▸ **Problem to work on**: Scan the records below for the word "loyer". Copy each line where it appears.
[Dataset records]
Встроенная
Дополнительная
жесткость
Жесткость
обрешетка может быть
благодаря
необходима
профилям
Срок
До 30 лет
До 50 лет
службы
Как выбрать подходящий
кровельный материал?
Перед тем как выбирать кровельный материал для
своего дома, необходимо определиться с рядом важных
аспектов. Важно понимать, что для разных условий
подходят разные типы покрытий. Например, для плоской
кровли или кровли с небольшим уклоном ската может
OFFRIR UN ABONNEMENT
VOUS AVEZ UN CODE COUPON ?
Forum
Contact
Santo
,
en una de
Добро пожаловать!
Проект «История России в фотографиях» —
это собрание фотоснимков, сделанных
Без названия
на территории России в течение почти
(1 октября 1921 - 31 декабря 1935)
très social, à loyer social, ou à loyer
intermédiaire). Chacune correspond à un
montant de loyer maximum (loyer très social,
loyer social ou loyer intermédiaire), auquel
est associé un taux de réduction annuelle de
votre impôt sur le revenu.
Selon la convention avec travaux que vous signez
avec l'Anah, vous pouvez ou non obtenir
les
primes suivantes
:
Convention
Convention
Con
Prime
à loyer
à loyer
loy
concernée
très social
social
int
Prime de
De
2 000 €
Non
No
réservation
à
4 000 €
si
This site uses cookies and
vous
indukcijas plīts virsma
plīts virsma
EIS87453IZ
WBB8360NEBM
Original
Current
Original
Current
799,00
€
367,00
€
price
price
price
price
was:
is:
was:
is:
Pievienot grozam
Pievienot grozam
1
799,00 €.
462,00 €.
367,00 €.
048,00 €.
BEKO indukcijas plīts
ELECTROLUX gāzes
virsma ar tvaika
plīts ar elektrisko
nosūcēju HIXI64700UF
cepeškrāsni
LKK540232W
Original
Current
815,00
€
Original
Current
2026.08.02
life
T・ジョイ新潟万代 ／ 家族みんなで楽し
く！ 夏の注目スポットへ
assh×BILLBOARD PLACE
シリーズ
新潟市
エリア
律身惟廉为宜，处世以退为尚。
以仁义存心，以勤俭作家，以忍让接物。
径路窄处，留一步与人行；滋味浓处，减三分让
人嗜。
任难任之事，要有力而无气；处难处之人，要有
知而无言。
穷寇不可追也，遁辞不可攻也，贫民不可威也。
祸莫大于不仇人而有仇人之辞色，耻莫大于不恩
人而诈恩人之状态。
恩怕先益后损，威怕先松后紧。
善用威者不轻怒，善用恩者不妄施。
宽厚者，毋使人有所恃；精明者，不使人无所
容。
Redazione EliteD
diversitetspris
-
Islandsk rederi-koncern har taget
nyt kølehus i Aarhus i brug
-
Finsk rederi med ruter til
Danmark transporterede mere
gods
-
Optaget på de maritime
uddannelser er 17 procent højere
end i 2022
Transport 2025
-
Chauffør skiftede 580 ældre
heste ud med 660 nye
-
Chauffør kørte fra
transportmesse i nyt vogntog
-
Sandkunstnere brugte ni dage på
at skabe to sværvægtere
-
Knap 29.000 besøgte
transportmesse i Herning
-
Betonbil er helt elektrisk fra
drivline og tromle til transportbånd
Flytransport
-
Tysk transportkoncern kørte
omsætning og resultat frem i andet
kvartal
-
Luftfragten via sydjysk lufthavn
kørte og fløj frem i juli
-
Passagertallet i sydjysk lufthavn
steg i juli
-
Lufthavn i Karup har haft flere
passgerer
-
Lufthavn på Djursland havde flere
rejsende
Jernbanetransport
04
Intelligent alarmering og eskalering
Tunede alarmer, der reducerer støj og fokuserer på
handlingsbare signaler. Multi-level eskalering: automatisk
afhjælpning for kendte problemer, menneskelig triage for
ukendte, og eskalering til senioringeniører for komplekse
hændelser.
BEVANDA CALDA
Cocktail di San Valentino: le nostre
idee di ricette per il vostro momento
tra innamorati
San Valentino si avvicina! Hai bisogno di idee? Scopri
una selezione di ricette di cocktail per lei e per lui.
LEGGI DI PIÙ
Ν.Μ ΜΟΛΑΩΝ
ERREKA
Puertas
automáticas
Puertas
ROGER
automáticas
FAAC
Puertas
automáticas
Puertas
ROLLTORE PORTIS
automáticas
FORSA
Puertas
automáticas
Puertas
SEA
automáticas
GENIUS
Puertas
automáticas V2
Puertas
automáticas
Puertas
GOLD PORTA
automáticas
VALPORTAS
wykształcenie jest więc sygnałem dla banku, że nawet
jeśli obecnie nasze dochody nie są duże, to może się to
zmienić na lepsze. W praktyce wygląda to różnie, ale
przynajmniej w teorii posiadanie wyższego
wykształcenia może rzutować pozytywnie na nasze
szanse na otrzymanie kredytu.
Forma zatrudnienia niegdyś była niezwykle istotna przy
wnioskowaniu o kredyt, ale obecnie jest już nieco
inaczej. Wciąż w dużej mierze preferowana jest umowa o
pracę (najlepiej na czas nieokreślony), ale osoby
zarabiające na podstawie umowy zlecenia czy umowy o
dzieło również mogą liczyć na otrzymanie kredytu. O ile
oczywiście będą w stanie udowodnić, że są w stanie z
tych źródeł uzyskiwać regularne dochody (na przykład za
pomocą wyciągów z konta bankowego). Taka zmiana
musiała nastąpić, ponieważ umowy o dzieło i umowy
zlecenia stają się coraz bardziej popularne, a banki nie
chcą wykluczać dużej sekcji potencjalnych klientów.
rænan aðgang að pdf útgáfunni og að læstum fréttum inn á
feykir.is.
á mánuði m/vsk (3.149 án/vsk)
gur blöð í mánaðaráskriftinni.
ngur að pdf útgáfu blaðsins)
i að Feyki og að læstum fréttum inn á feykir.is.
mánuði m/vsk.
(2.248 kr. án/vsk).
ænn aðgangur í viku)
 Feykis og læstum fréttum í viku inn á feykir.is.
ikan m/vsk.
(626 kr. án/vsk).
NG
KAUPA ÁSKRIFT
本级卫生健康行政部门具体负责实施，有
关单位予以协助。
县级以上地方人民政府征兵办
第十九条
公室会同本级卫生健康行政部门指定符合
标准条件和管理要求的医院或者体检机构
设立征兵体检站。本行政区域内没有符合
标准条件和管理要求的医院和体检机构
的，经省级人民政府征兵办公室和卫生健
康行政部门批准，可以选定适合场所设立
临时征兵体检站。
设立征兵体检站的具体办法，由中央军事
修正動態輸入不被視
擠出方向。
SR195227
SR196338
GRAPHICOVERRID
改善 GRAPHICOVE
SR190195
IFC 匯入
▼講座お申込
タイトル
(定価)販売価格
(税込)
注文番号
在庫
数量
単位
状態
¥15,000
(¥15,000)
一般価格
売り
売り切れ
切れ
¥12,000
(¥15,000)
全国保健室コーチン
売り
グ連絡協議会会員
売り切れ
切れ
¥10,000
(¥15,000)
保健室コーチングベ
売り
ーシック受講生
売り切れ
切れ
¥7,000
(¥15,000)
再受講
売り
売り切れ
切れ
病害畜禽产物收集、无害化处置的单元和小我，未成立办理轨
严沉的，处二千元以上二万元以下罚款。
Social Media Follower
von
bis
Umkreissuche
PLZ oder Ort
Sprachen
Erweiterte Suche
[/Dataset records]
▸ **Task result**:
très social, à loyer social, ou à loyer
montant de loyer maximum (loyer très social,
loyer social ou loyer intermédiaire), auquel
à loyer
à loyer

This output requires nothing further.